Quem prestar atenção às falas do ex-ministro da Cultura Marcelo Calero e do presidente Michel Temer, sem radicalismo e sem ideias preconcebidas, faz uma constatação interessante: os dois estão dizendo a mesma coisa, fazendo o mesmo relato sobre as três conversas que tiveram na semana do pedido de demissão de Calero. A confusão toda está em como cada um deles sentiu e interpretou essas conversas.
Temer, em entrevistas e diálogos com interlocutores, e Calero, em entrevistas e no depoimento à PF, contam que se encontraram num jantar no Alvorada na quarta-feira, voltaram a se falar no dia seguinte e, por fim, trocaram palavras protocolares por telefone, na sexta, quando o ministro já tinha articulado a primeira entrevista bombástica sobre o apartamento de Geddel Vieira Lima e o depoimento oficial à PF no Rio (antes mesmo de se demitir oficialmente).
Na primeira conversa, Calero concluiu que Temer ficou do seu lado na disputa e resolveria o problema com o secretário de Governo, mas Temer dá a entender que a conversa foi superficial, no clima do jantar, e que agiu como se tratasse de mais uma dessas briguinhas entre ministros e colegas que acontecem toda hora e aporrinham a rotina de presidentes e chefes.

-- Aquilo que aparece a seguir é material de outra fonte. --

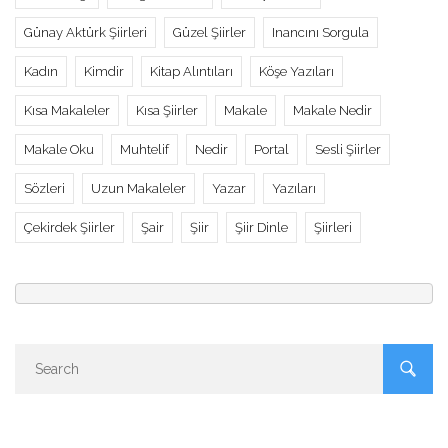
Günay Aktürk Şiirleri
Güzel Şiirler
Inancını Sorgula
Kadın
Kimdir
Kitap Alıntıları
Köşe Yazıları
Kısa Makaleler
Kısa Şiirler
Makale
Makale Nedir
Makale Oku
Muhtelif
Nedir
Portal
Sesli Şiirler
Sözleri
Uzun Makaleler
Yazar
Yazıları
Çekirdek Şiirler
Şair
Şiir
Şiir Dinle
Şiirleri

Os dois contam a mesma história sobre a segunda conversa, quando Temer decidiu pedir a Calero para enviar a questão para a Advocacia-Geral da União (AGU). Só que... Calero sentiu e interpretou isso como uma forma de “enquadrá-lo” e de envolvê-lo numa “chicana”. E Temer fala como se estivesse lavando as mãos numa disputa menor entre ministros. Ele justifica que cabe à AGU desempatar querelas entre entes da administração e resume o caso a uma divergência entre Iphan nacional e Iphan da Bahia. E no telefonema final, rapidíssimo, os dois só selaram a demissão e pronto. Se Calero só gravou essa conversa com Temer, melhor para Temer...
Calero, de 34 anos, estreante no primeiro escalão, adota um certo tom épico-humilde e comporta-se como um herói desses tempos de depuração de práticas políticas. Temer, de 75, três vezes presidente da Câmara, assume um ar ora de perplexidade, ora de indignação, com a acusação de que tentou “enquadrar” o ministro ou favorecer um apartamento em Salvador no qual não tem o mínimo interesse. Conflito geracional? Sinal de que as coisas estão mudando? E, afinal, Calero foi “influenciado por amigos do Rio”, como imagina Temer, ou “orientado por amigos da PF”, como ele mesmo diz?

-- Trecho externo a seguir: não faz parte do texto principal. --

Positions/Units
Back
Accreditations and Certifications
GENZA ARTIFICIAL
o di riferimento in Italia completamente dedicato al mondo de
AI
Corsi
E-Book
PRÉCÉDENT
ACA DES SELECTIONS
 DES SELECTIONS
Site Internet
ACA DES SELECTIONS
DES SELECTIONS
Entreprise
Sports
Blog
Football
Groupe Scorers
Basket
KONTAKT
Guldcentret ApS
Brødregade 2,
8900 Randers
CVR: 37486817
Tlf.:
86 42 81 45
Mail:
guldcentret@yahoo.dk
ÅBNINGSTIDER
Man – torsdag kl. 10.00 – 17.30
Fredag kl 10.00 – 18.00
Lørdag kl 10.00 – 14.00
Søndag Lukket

O fato é que Geddel – que sempre parece esbaforido, como brinca o presidente – acabou sendo o pivô da maior crise dos seis meses do governo Temer, e não foi por causa da economia, da política, da Lava Jato ou da Odebrecht, mas por causa de uma carteirada de primeiro escalão e de um apartamento no lugar errado, na hora errada.

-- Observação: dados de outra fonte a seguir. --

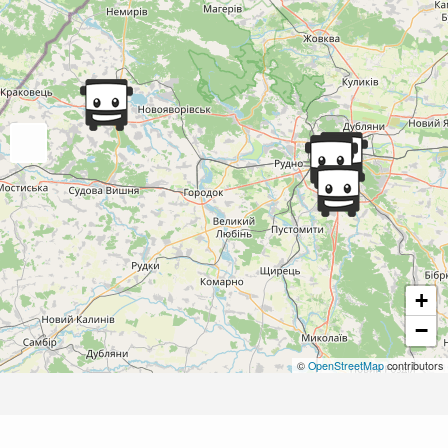
+
−
©
OpenStreetMap
contributors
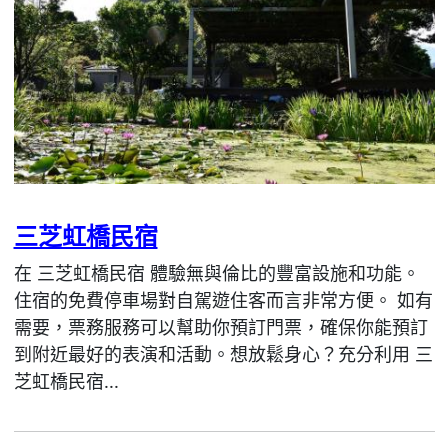
三芝虹橋民宿
在 三芝虹橋民宿 體驗無與倫比的豐富設施和功能。
住宿的免費停車場對自駕遊住客而言非常方便。 如有
需要，票務服務可以幫助你預訂門票，確保你能預訂
到附近最好的表演和活動。想放鬆身心？充分利用 三
芝虹橋民宿...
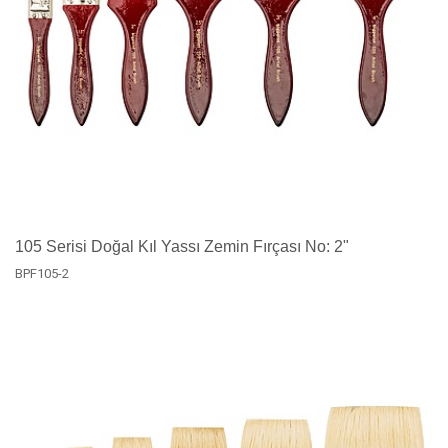
105 Serisi Doğal Kıl Yassı Zemin Fırçası No: 2"
BPF105-2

Convenhamos: um apartamento, por maior e mais caro que seja, não deveria deixar um articulador político de governo, qualquer governo, tão excitado assim, a ponto de mexer mundos e fundos e acionar ministros e até o presidente da República. E, do outro lado, convenhamos: um apartamento, por mais mal localizado que seja, não deveria abalar a República, especialmente num momento de crise econômica e de escândalos na faixa de bilhões de reais.
A política, no entanto, tem sua dinâmica, suas motivações e manhas, e o apartamento de Geddel não só jogou a crise no colo de Temer e amplificou as várias irritações brasileiras como elevou perigosamente o grau de incerteza. Daí por que Temer foi compelido à coletiva entre Renan e Rodrigo Maia e o PSOL entrou com o pedido de impeachment ao qual Hélio Bicudo parece já aderir. O impeachment é altamente improvável, mas esses gestos mostram como os tempos estão bicudos.